By David Meyer
August 28, 2018

The U.S. government has announced $4.7 billion in direct payments to American farmers, as part of its previously-announced strategy for mitigating the effects of President Donald Trump’s trade disputes, in particular the spat with China.

But some farmers on the receiving end of the aid are pushing back against it.

As the U.S. has hit countries such as China, Mexico and Canada with tariffs on their exports, those countries have retaliated with their own tariffs on U.S. products. The retaliatory tariffs have often targeted American agricultural products, in order to affect Trump’s Midwestern base ahead of the November midterms.

The White House announced last month that it would direct up to $12 billion in emergency aid to American farmers, in order to offset the effects of those retaliatory tariffs. Agriculture Secretary Sonny Perdue announced details of the first tranche of that aid on Monday.

“Early on, the president instructed me…to make sure our farmers did not bear the brunt of unfair retaliatory tariffs,” said Perdue. “After careful analysis by our team at USDA, we have formulated our strategy to mitigate the trade damages sustained by our farmers. Our farmers work hard, and are the most productive in the world, and we aim to protect them.”

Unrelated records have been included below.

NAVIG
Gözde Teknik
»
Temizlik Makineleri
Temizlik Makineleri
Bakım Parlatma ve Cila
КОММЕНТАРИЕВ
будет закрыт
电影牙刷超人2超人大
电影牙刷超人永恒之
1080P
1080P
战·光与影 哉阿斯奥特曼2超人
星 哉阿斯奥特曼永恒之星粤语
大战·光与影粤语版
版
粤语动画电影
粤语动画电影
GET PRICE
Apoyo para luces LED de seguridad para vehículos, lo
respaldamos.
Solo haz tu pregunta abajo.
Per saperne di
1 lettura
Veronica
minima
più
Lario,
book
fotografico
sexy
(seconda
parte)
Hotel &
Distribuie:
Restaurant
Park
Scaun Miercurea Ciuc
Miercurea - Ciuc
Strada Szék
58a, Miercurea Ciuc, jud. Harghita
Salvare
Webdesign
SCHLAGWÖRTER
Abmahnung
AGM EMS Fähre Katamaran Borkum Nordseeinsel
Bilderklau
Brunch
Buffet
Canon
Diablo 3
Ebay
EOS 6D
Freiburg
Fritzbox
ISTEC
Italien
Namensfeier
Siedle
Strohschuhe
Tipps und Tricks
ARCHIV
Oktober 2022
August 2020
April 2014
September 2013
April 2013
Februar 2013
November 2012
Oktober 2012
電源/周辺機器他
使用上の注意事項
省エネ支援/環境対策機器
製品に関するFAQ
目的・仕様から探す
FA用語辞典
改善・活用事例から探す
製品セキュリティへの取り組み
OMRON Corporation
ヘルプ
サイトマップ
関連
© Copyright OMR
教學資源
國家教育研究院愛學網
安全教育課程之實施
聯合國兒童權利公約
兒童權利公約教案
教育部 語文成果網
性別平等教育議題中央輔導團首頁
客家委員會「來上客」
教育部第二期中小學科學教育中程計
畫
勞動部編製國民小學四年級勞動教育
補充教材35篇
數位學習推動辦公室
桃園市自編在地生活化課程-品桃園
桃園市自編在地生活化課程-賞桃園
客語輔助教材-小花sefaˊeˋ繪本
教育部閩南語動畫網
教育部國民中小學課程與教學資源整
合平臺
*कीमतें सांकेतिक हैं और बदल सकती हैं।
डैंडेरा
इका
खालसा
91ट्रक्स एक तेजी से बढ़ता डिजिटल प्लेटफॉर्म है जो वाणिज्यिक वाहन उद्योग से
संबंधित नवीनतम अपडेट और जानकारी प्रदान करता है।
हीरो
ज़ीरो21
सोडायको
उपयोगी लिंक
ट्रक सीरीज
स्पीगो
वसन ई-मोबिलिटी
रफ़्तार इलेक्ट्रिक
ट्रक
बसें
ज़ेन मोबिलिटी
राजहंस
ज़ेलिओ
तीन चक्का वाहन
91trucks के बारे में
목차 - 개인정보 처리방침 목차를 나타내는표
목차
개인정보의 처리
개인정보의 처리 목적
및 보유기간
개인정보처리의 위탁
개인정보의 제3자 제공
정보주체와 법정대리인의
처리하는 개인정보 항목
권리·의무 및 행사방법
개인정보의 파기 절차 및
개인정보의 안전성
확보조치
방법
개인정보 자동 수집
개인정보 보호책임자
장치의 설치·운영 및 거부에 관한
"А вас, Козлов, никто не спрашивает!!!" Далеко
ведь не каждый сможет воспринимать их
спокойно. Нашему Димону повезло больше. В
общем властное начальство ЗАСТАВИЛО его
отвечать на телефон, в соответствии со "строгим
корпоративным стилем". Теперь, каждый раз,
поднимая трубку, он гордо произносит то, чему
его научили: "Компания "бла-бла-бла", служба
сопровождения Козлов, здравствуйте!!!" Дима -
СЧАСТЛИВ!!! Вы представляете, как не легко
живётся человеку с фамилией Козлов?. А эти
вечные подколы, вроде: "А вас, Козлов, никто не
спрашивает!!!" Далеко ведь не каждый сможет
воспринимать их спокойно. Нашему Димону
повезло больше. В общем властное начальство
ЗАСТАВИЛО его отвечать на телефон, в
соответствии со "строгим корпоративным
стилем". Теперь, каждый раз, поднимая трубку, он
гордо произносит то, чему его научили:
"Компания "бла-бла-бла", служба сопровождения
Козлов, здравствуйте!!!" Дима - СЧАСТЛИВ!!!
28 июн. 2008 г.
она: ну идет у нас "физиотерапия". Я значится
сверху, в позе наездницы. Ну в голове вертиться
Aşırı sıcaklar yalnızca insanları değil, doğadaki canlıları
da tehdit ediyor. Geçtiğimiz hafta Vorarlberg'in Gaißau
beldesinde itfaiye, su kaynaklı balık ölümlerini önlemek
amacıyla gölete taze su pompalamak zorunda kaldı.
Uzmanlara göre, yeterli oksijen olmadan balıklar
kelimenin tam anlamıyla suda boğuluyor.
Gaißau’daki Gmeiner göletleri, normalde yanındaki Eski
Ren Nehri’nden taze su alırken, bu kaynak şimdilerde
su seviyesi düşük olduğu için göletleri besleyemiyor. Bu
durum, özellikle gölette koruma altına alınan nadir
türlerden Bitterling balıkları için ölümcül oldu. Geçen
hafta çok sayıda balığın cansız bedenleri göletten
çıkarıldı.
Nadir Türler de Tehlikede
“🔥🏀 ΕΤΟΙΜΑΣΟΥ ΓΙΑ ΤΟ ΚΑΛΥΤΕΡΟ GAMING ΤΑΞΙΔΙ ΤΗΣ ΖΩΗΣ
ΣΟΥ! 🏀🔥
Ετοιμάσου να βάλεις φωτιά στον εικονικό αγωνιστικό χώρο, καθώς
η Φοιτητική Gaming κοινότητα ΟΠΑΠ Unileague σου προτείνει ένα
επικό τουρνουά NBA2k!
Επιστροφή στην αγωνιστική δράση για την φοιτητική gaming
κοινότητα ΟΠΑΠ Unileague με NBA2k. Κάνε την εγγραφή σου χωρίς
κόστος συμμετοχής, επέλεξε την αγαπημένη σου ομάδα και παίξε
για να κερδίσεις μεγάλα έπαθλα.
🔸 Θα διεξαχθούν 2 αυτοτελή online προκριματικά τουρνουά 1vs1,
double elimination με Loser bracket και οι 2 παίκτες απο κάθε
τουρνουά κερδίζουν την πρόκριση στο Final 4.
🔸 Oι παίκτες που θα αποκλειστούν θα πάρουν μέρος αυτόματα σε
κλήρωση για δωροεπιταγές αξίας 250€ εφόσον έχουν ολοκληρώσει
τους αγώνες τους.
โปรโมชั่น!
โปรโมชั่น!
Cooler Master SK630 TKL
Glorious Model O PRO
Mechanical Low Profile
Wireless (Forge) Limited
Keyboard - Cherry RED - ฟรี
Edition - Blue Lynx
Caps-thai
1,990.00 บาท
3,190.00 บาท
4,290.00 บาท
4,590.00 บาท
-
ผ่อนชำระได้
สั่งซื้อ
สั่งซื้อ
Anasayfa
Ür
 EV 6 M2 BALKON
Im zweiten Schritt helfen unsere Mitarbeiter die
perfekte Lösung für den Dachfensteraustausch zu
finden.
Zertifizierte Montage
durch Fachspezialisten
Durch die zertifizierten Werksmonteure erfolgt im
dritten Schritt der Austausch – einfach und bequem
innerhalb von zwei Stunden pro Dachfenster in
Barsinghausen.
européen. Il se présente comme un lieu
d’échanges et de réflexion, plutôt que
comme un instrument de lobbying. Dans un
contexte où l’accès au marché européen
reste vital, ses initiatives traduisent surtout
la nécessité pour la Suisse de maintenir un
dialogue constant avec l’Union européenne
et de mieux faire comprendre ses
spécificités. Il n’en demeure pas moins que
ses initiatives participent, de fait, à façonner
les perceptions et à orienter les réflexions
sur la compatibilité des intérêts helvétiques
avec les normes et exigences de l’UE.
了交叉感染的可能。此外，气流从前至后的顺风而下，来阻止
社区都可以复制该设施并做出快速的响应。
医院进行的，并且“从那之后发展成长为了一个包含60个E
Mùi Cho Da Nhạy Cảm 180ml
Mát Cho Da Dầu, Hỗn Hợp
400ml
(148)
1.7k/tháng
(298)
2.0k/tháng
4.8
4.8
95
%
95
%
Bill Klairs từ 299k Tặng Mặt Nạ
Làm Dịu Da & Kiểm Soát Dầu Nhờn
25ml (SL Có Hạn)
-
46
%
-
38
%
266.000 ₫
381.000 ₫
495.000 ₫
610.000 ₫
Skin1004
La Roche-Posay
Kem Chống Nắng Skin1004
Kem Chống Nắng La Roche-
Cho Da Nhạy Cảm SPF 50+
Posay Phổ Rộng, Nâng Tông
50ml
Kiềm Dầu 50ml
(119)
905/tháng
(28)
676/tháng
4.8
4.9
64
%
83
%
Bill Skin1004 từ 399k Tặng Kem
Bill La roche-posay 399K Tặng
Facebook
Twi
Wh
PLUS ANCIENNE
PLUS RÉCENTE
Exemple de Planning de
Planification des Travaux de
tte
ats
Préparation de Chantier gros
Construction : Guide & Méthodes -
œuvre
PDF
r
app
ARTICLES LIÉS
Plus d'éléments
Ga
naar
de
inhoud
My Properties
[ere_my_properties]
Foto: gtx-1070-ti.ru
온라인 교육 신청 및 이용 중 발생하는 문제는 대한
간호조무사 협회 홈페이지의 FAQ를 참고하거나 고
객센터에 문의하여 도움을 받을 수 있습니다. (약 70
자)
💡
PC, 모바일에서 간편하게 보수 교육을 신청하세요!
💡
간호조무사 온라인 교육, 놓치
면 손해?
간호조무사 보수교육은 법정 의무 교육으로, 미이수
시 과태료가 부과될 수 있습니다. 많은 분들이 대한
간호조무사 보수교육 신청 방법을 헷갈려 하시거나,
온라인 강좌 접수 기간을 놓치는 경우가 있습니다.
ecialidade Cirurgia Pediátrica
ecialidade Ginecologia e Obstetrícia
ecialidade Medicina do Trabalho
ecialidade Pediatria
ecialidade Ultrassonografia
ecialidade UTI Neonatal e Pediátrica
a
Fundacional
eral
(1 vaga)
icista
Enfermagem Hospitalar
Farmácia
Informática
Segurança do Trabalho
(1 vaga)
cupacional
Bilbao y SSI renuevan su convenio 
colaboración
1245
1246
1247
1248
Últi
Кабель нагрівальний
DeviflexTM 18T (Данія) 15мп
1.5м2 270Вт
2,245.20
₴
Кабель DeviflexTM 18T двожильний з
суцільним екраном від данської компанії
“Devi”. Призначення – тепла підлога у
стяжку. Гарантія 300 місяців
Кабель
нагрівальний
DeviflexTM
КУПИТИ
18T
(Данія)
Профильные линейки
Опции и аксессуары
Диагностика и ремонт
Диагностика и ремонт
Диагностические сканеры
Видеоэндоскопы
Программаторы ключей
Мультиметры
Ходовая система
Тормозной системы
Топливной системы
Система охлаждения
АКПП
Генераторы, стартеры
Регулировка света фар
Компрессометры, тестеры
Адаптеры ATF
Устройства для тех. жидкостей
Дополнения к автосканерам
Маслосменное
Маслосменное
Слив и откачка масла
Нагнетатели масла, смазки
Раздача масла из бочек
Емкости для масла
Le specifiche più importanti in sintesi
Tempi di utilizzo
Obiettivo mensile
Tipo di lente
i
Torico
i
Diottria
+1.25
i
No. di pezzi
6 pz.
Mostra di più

Of the $4.7 billion outlined Monday, $3.6 billion is going to soybean farmers, who have mostly now lost their biggest customer, China.

China’s retaliatory tariffs on U.S. soybeans led Chinese importers to turn instead to Brazilian producers. Meanwhile, the U.S.’s relatively cheap soybeans have been finding their way to Europe—something that was already likely even before European Commission President Jean-Claude Juncker agreed to have the EU import more American soybeans in order to play nice with Trump.

Farmers will be able to sign up for the relief from early September through January.

The U.S. Department of Agriculture will also buy up to $1.2 billion in commodities targeted by the retaliatory tariffs, and will spend $200 million on developing foreign markets for American produce.

That’s not enough, say some farmers.

“As soybean producers head into harvest, we need access to markets from trade deals and a stable Farm Bill, not short-term aid packages,” said Doug Schroeder, vice chairman of the Illinois Soybean Association, in a statement. “More U.S. soy gets exported to China than all other American agricultural products combined. Market access and trade certainty support our families, our businesses and our communities. Short-term aid does not create long-term market stability. Producers need trade, not aid.”

Representatives of other agricultural sectors have expressed frustration that they are getting relatively little, with National Association of Wheat Growers president Jimmie Musick saying the package “shows that the administration isn’t grasping the tough conditions being faced by farmers.”

Politico points out that the USDA structured the bailout plan so that Midwestern states that backed President Donald Trump in the 2016 election—like Iowa and Illinois—will receive hefty sums of cash leading up to the midterm elections in November. Meanwhile, states that grow produce and nuts, such as the liberal stronghold of California, aren’t expected to receive big government checks.

Perdue said in his statement that “all of this could go away tomorrow, if China and the other nations simply correct their behavior” relating to trade barriers and intellectual property theft—the U.S.’s justifications for hitting China with tariffs in the first place.

Also on Monday, President Trump said it was “just not the right time to talk” with China about the trade war. The countries held mid-level talks last week, but with no meaningful result.